»»

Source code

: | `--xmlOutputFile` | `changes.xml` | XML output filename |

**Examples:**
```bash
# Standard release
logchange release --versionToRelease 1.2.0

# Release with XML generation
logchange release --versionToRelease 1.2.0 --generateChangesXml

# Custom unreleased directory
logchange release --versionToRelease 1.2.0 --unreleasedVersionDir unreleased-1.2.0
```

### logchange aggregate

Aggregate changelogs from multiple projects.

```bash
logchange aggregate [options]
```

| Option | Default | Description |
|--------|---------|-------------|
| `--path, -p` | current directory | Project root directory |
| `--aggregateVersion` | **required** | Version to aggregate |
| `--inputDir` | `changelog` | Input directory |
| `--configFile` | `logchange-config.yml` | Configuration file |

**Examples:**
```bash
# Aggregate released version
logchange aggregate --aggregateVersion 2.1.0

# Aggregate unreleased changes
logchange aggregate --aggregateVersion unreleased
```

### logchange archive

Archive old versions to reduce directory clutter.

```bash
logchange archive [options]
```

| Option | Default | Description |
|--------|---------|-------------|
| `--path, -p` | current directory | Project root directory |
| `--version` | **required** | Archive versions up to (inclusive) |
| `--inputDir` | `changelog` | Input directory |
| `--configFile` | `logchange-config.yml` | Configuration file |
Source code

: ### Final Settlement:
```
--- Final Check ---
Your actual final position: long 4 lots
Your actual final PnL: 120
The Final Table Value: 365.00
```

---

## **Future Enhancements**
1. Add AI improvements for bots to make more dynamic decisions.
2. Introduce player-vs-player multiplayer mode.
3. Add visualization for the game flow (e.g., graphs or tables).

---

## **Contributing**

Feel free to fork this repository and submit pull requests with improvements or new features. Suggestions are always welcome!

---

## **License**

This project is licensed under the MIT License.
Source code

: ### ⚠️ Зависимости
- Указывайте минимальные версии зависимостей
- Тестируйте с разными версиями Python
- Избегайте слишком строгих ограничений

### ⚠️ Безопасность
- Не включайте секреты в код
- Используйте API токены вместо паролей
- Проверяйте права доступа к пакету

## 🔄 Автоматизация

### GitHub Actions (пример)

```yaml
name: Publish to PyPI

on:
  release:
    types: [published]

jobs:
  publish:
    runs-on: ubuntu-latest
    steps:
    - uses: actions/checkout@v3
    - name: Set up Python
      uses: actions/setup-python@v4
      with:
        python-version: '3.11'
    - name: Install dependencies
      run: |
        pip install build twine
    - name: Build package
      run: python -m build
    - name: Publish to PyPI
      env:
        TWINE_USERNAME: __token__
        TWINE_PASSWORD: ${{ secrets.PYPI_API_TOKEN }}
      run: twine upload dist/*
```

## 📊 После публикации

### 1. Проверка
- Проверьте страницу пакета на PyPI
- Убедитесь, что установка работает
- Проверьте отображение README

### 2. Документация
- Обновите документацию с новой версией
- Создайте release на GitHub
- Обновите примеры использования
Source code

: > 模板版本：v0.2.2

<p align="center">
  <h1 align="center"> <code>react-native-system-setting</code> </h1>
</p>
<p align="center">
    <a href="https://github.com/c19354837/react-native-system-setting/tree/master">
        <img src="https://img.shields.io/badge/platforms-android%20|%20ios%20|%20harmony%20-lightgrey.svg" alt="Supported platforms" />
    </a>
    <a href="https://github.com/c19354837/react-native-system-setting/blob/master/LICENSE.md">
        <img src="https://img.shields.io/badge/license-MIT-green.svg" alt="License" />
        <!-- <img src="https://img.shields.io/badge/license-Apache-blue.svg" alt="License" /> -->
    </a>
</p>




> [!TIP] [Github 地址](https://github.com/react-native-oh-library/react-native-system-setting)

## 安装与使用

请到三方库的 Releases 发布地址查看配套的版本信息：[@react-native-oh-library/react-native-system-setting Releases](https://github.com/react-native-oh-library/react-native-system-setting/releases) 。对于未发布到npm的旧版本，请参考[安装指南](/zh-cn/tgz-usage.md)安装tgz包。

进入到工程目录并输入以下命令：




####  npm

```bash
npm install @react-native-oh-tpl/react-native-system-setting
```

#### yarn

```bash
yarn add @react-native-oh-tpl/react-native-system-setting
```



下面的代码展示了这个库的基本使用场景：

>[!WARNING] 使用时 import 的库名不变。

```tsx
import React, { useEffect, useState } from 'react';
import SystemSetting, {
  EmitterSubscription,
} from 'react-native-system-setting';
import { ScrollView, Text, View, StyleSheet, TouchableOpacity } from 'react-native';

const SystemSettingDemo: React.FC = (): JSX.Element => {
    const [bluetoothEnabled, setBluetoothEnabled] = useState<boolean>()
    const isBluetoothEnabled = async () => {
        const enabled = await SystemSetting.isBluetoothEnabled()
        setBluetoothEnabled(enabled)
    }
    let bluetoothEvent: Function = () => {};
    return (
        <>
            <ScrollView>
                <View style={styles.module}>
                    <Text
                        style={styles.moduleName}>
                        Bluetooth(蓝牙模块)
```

««

● **ASSIGNMENT**
I need each line from the listing where the word "options" occurs.

● **EXERCISE RESULT**
logchange aggregate [options]
logchange archive [options]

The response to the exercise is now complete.